▶ TRECHO SELECIONADO:
▼
Como pode ser o "Dia Seguinte"; não nos iludamos!
A salvação de Temer
José Roberto
de Toledo
A atrapalhar Temer, o mesmo problema que tem tudo para
impedir Dilma:
a economia
No ritmo que
novas declarações a favor do impeachment
de Dilma Rousseff têm sido registradas no placar atualizado pelos jornalistas do jornal O Estado de S. Paulo, não será surpresa se a oposição superar os
380 votos no domingo. Algo como quatro dúzias de deputados além do
necessário para enviar o processo da Câmara ao Senado, e – se ratificado pela
maioria simples dos senadores – provocar o afastamento da presidente dentro de
provavelmente um mês.
Essa margem pode aumentar ainda mais no dia
da votação, caso se repita o “efeito
manada” que ocorreu no impedimento de Fernando Collor, em 1992. À medida
que percebem o placar se aproximando dos 342 votos fatais, deputados trocam de lado ou descem do muro – para não ficar mal com o
futuro presidente e aumentar a chance de cavar uma boquinha no novo governo.
É mais forte do que eles.
Contando-se que Dilma manterá a palavra e não
renunciará, Temer se muda do prédio
anexo para o 3.º andar do Palácio do Planalto em quatro semanas como interino.
A presidente afastada permanece morando no Palácio da Alvorada, ganhando metade
do salário – embora haja o risco de despejo judicial. A precariedade dos dois
presidentes, do provisório e da futura ex, durará até o Senado julgar o impeachment
em caráter definitivo. Pode levar 180 dias para Temer levar a mulher
Marcela do Jaburu para o Alvorada.
Enquanto isso, a partir de 11 de maio, uns dias a mais ou a menos, o que sobrou do PT
estará livre para voltar a ser oposição, e tentar acordar sindicatos e
movimentos sociais de uma dúzia de anos de sonambulismo bolsista. Antecipando-se a esse retorno, há dias Lula
trocou os bastidores pelos palanques, já em campanha para a próxima
eleição, seja ela quando for.
Do outro lado, PMDB, Temer e associados
sairão das sombras dos anexos para a exposição permanente na vidraça do
governo. À sua frente, uma crise
econômica só equivalente em tamanho a seu apetite pelo poder. Invertem-se
os papéis, segue a novela.
▲
▶ ENUNCIADO DA TAREFA: Transcreva o trecho da coluna sobre o impeachment de Dilma Rousseff de "A presidente afastada" a "ela quando for.". As linhas não têm nenhum papel nesta tarefa.

▶ MATERIAL EXTRAÍDO:
▼
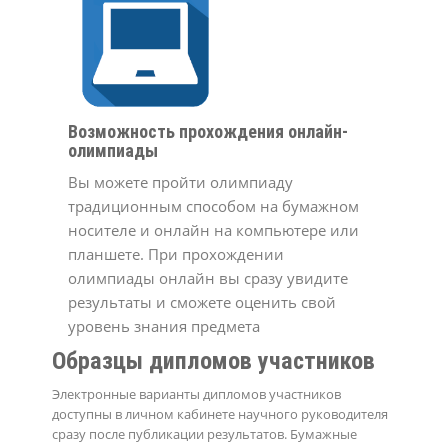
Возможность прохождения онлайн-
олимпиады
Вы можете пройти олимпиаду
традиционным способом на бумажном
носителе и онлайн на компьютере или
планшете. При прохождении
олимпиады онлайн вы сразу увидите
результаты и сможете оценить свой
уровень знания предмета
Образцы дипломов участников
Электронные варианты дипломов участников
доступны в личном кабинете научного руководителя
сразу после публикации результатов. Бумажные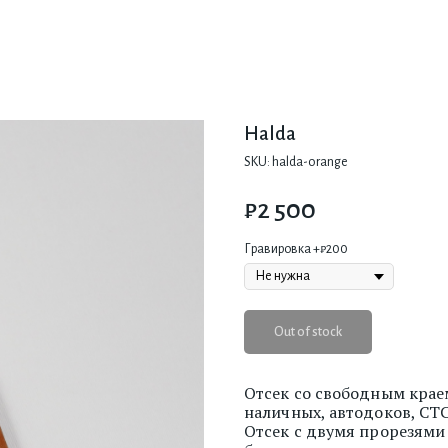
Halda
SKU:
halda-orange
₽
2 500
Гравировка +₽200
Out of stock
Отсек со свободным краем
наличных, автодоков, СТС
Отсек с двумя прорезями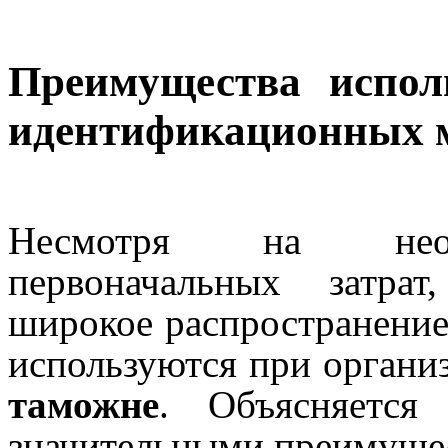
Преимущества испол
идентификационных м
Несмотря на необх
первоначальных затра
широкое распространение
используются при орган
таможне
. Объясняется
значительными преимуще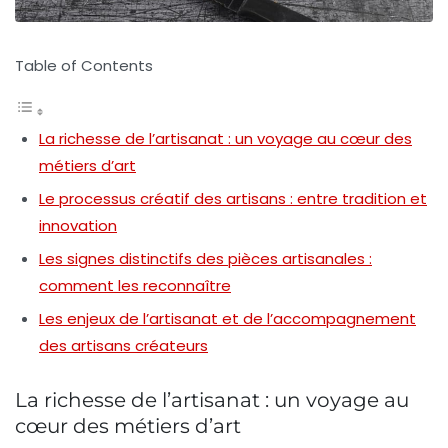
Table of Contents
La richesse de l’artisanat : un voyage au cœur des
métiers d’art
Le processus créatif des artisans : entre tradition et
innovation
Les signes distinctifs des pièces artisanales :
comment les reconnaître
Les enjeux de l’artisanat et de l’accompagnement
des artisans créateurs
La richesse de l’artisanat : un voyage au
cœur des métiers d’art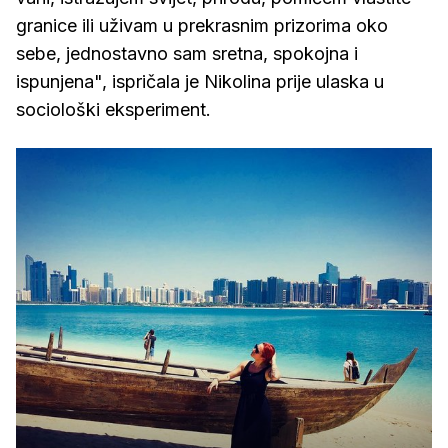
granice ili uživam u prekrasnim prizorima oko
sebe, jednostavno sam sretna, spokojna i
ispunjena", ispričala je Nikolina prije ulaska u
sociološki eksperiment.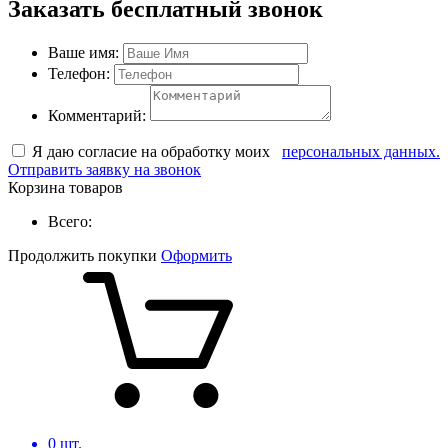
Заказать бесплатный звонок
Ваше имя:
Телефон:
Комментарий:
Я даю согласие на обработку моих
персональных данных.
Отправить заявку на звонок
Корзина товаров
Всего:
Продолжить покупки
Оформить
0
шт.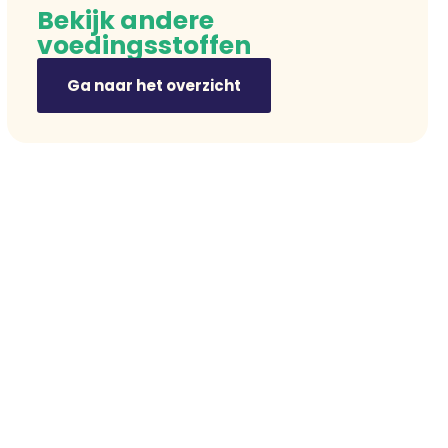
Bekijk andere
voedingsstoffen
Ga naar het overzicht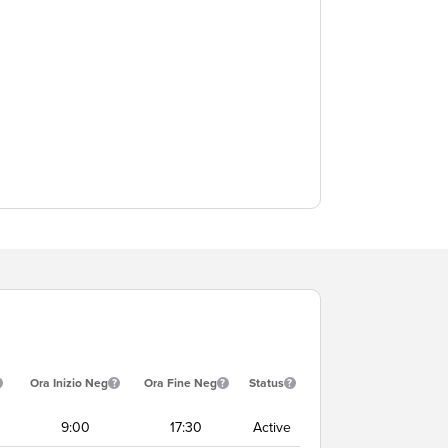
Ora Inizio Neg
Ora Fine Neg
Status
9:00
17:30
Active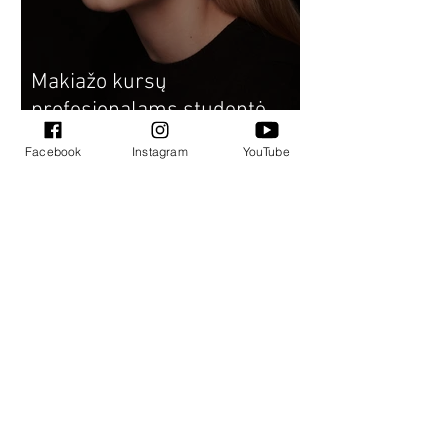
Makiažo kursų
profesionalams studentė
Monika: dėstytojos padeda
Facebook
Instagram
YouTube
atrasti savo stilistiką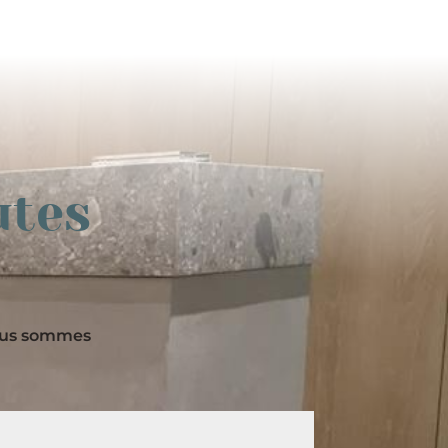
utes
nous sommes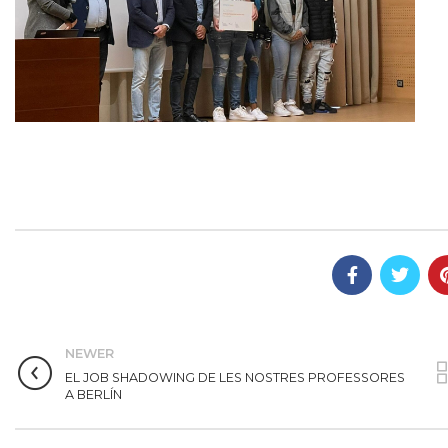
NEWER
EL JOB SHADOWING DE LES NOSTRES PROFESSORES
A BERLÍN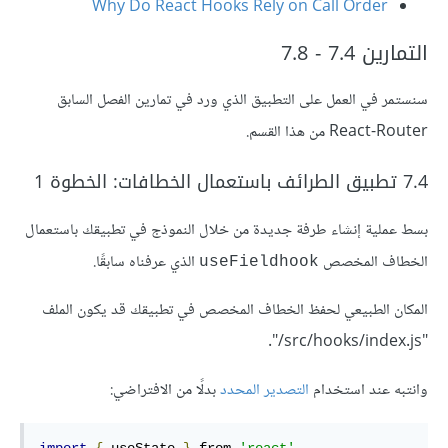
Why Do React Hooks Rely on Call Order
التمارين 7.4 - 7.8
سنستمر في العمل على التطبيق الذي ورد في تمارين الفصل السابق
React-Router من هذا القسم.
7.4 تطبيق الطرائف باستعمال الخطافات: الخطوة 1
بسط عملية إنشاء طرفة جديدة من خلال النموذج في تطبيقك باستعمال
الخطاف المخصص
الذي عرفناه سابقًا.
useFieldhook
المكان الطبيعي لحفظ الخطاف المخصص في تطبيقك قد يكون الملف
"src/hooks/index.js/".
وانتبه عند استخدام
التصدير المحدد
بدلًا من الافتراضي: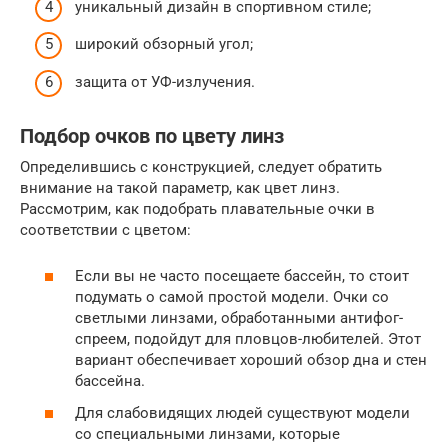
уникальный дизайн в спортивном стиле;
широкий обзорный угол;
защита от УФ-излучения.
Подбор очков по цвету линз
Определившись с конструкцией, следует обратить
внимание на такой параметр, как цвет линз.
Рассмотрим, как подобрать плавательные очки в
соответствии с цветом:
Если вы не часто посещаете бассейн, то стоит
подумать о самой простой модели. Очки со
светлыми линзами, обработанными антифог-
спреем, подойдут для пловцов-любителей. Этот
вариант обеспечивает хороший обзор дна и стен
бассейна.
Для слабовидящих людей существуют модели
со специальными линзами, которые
▲
▶ RESULTADO:
A presidente afastada permanece morando no Palácio da Alvorada, ganhando metade
do salário – embora haja o risco de despejo judicial. A precariedade dos dois
presidentes, do provisório e da futura ex, durará até o Senado julgar o impeachment
em caráter definitivo. Pode levar 180 dias para Temer levar a mulher
Marcela do Jaburu para o Alvorada.
Enquanto isso, a partir de 11 de maio, uns dias a mais ou a menos, o que sobrou do PT
estará livre para voltar a ser oposição, e tentar acordar sindicatos e
movimentos sociais de uma dúzia de anos de sonambulismo bolsista. Antecipando-se a esse retorno, há dias Lula
trocou os bastidores pelos palanques, já em campanha para a próxima
eleição, seja ela quando for.